## What to do
Revise all of the data below, replacing each occurrence of "COLMAP" with "colmap" and leaving everything else unchanged.
%%
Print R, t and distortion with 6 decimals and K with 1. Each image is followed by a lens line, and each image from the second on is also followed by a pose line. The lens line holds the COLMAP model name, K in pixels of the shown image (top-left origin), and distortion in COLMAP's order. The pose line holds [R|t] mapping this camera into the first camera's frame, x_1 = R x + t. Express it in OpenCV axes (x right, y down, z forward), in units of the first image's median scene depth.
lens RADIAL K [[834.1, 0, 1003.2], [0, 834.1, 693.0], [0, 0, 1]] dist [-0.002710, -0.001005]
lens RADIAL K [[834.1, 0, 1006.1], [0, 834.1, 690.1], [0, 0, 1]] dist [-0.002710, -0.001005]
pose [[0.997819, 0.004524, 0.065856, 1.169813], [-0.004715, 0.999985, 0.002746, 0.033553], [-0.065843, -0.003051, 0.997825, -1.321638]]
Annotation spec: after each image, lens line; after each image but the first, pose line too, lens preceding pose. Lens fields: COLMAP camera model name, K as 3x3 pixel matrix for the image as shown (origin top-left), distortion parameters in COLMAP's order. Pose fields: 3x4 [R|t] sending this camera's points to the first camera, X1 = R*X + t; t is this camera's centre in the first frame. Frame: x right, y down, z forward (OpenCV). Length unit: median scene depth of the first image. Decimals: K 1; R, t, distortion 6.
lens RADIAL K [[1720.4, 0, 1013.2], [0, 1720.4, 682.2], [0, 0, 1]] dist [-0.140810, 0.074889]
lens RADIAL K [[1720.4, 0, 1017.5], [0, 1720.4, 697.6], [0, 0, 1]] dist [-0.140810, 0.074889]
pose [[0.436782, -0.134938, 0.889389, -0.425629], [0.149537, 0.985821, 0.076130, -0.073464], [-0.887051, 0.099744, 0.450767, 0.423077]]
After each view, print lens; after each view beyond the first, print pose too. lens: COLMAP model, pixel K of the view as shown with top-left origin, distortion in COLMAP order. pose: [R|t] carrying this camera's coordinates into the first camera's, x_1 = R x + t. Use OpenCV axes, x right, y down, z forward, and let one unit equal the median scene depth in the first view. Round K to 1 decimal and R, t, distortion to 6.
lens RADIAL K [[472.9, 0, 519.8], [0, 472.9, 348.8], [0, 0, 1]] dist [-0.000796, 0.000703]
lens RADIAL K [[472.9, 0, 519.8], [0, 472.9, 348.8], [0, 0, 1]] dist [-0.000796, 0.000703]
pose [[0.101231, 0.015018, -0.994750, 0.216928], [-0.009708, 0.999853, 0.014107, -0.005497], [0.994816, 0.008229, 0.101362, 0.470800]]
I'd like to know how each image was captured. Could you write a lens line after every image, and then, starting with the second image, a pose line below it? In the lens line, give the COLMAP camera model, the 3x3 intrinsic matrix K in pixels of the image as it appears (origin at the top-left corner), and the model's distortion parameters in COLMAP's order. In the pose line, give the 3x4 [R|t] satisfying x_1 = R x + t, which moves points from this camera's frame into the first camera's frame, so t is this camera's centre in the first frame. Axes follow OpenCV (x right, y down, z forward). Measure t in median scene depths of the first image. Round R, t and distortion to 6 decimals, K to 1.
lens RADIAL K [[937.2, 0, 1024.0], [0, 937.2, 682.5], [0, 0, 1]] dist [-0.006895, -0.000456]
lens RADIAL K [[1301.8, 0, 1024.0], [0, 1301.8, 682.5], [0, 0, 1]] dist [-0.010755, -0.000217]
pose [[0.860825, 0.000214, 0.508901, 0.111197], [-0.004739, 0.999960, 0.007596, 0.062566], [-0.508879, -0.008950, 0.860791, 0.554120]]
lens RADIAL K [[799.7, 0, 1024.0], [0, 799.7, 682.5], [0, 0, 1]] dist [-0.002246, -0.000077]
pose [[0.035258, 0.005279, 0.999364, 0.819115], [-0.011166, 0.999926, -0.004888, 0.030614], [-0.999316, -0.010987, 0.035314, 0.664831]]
%%
## Solution for this task
Print R, t and distortion with 6 decimals and K with 1. Each image is followed by a lens line, and each image from the second on is also followed by a pose line. The lens line holds the colmap model name, K in pixels of the shown image (top-left origin), and distortion in colmap's order. The pose line holds [R|t] mapping this camera into the first camera's frame, x_1 = R x + t. Express it in OpenCV axes (x right, y down, z forward), in units of the first image's median scene depth.
lens RADIAL K [[834.1, 0, 1003.2], [0, 834.1, 693.0], [0, 0, 1]] dist [-0.002710, -0.001005]
lens RADIAL K [[834.1, 0, 1006.1], [0, 834.1, 690.1], [0, 0, 1]] dist [-0.002710, -0.001005]
pose [[0.997819, 0.004524, 0.065856, 1.169813], [-0.004715, 0.999985, 0.002746, 0.033553], [-0.065843, -0.003051, 0.997825, -1.321638]]
Annotation spec: after each image, lens line; after each image but the first, pose line too, lens preceding pose. Lens fields: colmap camera model name, K as 3x3 pixel matrix for the image as shown (origin top-left), distortion parameters in colmap's order. Pose fields: 3x4 [R|t] sending this camera's points to the first camera, X1 = R*X + t; t is this camera's centre in the first frame. Frame: x right, y down, z forward (OpenCV). Length unit: median scene depth of the first image. Decimals: K 1; R, t, distortion 6.
lens RADIAL K [[1720.4, 0, 1013.2], [0, 1720.4, 682.2], [0, 0, 1]] dist [-0.140810, 0.074889]
lens RADIAL K [[1720.4, 0, 1017.5], [0, 1720.4, 697.6], [0, 0, 1]] dist [-0.140810, 0.074889]
pose [[0.436782, -0.134938, 0.889389, -0.425629], [0.149537, 0.985821, 0.076130, -0.073464], [-0.887051, 0.099744, 0.450767, 0.423077]]
After each view, print lens; after each view beyond the first, print pose too. lens: colmap model, pixel K of the view as shown with top-left origin, distortion in colmap order. pose: [R|t] carrying this camera's coordinates into the first camera's, x_1 = R x + t. Use OpenCV axes, x right, y down, z forward, and let one unit equal the median scene depth in the first view. Round K to 1 decimal and R, t, distortion to 6.
lens RADIAL K [[472.9, 0, 519.8], [0, 472.9, 348.8], [0, 0, 1]] dist [-0.000796, 0.000703]
lens RADIAL K [[472.9, 0, 519.8], [0, 472.9, 348.8], [0, 0, 1]] dist [-0.000796, 0.000703]
pose [[0.101231, 0.015018, -0.994750, 0.216928], [-0.009708, 0.999853, 0.014107, -0.005497], [0.994816, 0.008229, 0.101362, 0.470800]]
I'd like to know how each image was captured. Could you write a lens line after every image, and then, starting with the second image, a pose line below it? In the lens line, give the colmap camera model, the 3x3 intrinsic matrix K in pixels of the image as it appears (origin at the top-left corner), and the model's distortion parameters in colmap's order. In the pose line, give the 3x4 [R|t] satisfying x_1 = R x + t, which moves points from this camera's frame into the first camera's frame, so t is this camera's centre in the first frame. Axes follow OpenCV (x right, y down, z forward). Measure t in median scene depths of the first image. Round R, t and distortion to 6 decimals, K to 1.
lens RADIAL K [[937.2, 0, 1024.0], [0, 937.2, 682.5], [0, 0, 1]] dist [-0.006895, -0.000456]
lens RADIAL K [[1301.8, 0, 1024.0], [0, 1301.8, 682.5], [0, 0, 1]] dist [-0.010755, -0.000217]
pose [[0.860825, 0.000214, 0.508901, 0.111197], [-0.004739, 0.999960, 0.007596, 0.062566], [-0.508879, -0.008950, 0.860791, 0.554120]]
lens RADIAL K [[799.7, 0, 1024.0], [0, 799.7, 682.5], [0, 0, 1]] dist [-0.002246, -0.000077]
pose [[0.035258, 0.005279, 0.999364, 0.819115], [-0.011166, 0.999926, -0.004888, 0.030614], [-0.999316, -0.010987, 0.035314, 0.664831]]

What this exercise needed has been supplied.